> Excerto de origem
A lista de acções a empreender pelo governo para diminuir substancialmente a despesa pública continuaria por largas páginas, enunciando medidas que outros Estados-Membros da União Europeia já tomaram, como a redução de 15% do vencimento dos governantes espanhóis (numa proporção 3x superior à redução salarial que impuseram aos restantes funcionários públicos), ao contrário do “faz-de-conta” do governo socialista português, cujo corte dos salários em 5% deixou de fora 70% do universo ao qual diz aplicar-se.

> Ordem de serviço 1
Segundo o excerto sobre a despesa pública, por que motivo o corte salarial do governo socialista português é descrito como “faz-de-conta”? Responda em uma a três frases.
> Ordem de serviço 2
Transcreva do excerto sobre a despesa pública o trecho que começa em "A lista de acções" e segue até "qual diz aplicar-se.", inclusive.

> Dados para revisão
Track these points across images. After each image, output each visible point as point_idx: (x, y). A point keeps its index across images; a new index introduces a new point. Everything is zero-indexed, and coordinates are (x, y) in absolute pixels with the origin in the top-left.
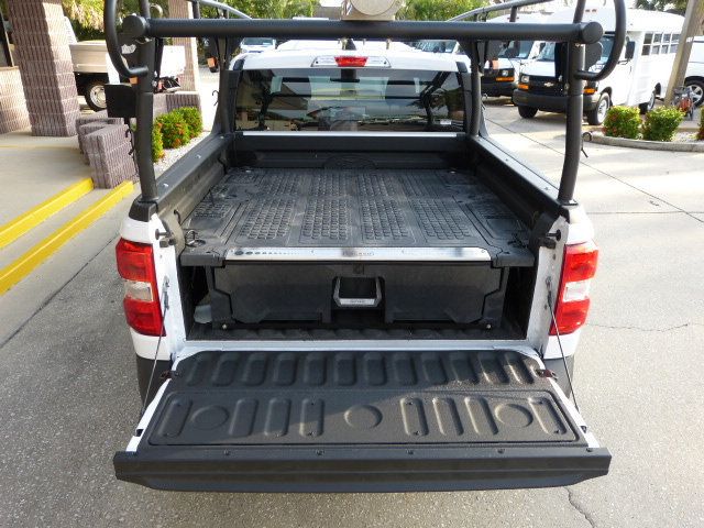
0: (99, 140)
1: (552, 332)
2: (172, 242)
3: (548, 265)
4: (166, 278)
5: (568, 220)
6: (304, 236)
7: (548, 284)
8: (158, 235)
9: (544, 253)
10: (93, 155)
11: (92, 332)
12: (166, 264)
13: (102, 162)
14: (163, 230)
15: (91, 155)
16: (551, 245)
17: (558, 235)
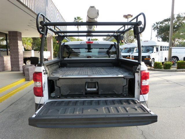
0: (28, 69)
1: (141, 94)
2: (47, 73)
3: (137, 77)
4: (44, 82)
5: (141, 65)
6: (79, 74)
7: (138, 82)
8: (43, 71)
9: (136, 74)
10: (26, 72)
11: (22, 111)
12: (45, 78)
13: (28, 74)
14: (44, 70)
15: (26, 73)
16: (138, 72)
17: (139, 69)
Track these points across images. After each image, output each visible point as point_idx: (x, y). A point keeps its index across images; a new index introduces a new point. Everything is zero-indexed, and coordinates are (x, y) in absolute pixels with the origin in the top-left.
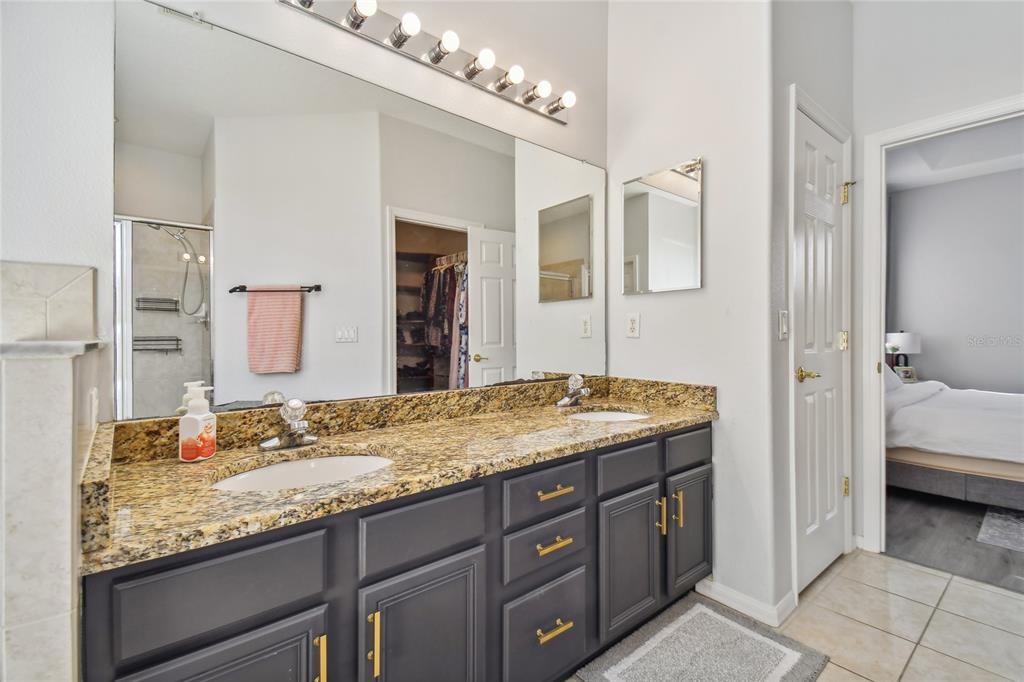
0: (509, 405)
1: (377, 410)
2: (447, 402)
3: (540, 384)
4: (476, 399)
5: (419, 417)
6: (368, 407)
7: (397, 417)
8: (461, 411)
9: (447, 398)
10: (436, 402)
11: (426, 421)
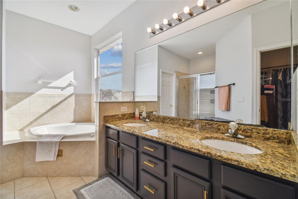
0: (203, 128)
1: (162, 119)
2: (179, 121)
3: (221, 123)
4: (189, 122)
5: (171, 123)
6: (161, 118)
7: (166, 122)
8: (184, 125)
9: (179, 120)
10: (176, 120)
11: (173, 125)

> Resposta final 1
O corte de 5% nos salários é descrito como “faz-de-conta” porque deixou de fora 70% do universo ao qual o governo diz aplicá-lo.

> Resposta final 2
A lista de acções a empreender pelo governo para diminuir substancialmente a despesa pública continuaria por largas páginas, enunciando medidas que outros Estados-Membros da União Europeia já tomaram, como a redução de 15% do vencimento dos governantes espanhóis (numa proporção 3x superior à redução salarial que impuseram aos restantes funcionários públicos), ao contrário do “faz-de-conta” do governo socialista português, cujo corte dos salários em 5% deixou de fora 70% do universo ao qual diz aplicar-se.